Private bills, unlike public ones, benefit specific individuals and are typically a last resort for people with no other legal recourse. Though Congress once passed dozens a year, in recent years few have succeeded, in part because of the rancorous debate over immigration policy.

Supporters say they're an important safety net. "They're meant to provide relief for people where there's no relief available in the public laws," says Anna Marie Gallagher, an immigration lawyer who wrote a book on the subject.
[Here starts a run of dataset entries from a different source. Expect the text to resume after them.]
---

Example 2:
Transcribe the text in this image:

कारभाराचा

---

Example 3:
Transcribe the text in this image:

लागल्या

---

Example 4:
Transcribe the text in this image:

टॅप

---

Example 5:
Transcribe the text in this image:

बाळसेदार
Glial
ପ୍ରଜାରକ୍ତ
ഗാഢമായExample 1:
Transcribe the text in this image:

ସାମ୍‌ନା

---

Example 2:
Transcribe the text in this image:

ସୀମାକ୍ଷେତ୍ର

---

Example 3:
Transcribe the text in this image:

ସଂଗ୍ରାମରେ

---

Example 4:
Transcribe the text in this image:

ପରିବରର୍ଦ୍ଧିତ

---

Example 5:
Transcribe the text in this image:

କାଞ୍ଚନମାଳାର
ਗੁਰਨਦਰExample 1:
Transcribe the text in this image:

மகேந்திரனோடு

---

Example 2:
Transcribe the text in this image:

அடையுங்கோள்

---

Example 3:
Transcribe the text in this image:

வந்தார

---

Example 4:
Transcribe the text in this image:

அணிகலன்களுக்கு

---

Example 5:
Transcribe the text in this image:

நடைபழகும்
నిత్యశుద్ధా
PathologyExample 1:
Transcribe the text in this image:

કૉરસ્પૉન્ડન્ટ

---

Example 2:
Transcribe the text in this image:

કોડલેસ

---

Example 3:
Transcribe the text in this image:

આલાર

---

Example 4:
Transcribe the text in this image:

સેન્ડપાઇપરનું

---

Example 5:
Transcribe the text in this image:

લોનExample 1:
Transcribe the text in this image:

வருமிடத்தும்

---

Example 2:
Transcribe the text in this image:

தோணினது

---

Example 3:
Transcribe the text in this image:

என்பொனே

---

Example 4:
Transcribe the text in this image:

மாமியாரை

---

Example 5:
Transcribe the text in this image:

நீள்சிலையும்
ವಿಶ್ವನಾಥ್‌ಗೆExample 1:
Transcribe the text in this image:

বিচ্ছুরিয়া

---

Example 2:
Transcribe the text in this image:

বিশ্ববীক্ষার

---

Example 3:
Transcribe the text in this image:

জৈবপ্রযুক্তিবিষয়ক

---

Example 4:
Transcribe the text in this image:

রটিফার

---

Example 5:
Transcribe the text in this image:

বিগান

But critics say they take pressure off Congress to change the system for everyone and are unfair to the untold numbers of other immigrants with similarly compelling stories but no access to lawmakers powerful or willing enough to introduce them. When foreigners are made permanent residents through a private law, it reduces the number of green cards available to other would-be immigrants from the same home countries.

"The role of special legislation seems to come directly out of Animal Farm: that every person is equal, but some people are more equal than others," says Jonathan Turley, a law professor at George Washington University.

Since entering the race for the Republican presidential nomination, Thompson, who left the Senate in 2002, has been one of the GOP field's most outspoken advocates for the strict enforcement of existing immigration laws. Among other things, his immigration proposal calls for a ban on legal status for illegal immigrants and an end to the preference for adult children of US citizens. That preference set the Lees on a path to citizenship.

"What he did then was work with individuals who had entered the country legally and were in extreme humanitarian and family crises," a Thompson spokesman, Jeff Sadosky, said Friday. Asked whether Thompson would help such families in the same way now, Mr. Sadosky said, "Senator Thompson is always willing to do what he can, openly and in complete accordance with the law, for those law-abiding persons who face exceptionally challenging situations."

The campaign did not answer questions about seeming inconsistencies between his actions as a senator and his current policy proposals.

Not every immigrant who sought Thompson's help got results. His Senate archives contain requests for private bills for two illegal immigrants from Mexico. Thompson or his staff met with the immigrants' supporters, but offered no assistance, said a lawyer who represented one of the men and a Roman Catholic church official who represented the other.

Salinas says that thanks to Thompson, she is living the American dream. Her daughter Gabriela, whose cancer is in remission, and son, Alejandro, started college this year, she says. Her younger children, Omar Jr. and Danny Thomas (named after the St. Jude founder), are thriving in Catholic school.

Salinas says she survives on government disability checks, food stamps, and charity. She recently bought a three-bedroom house with the help of a government program and sees a bright future for her children. "All my life changed when we became residents," she says.

She said she invited Thompson to her son and daughter's high school graduation this spring, but that he sent regrets through an aide. "I know he will be a very, very good president because he has a big heart," she says.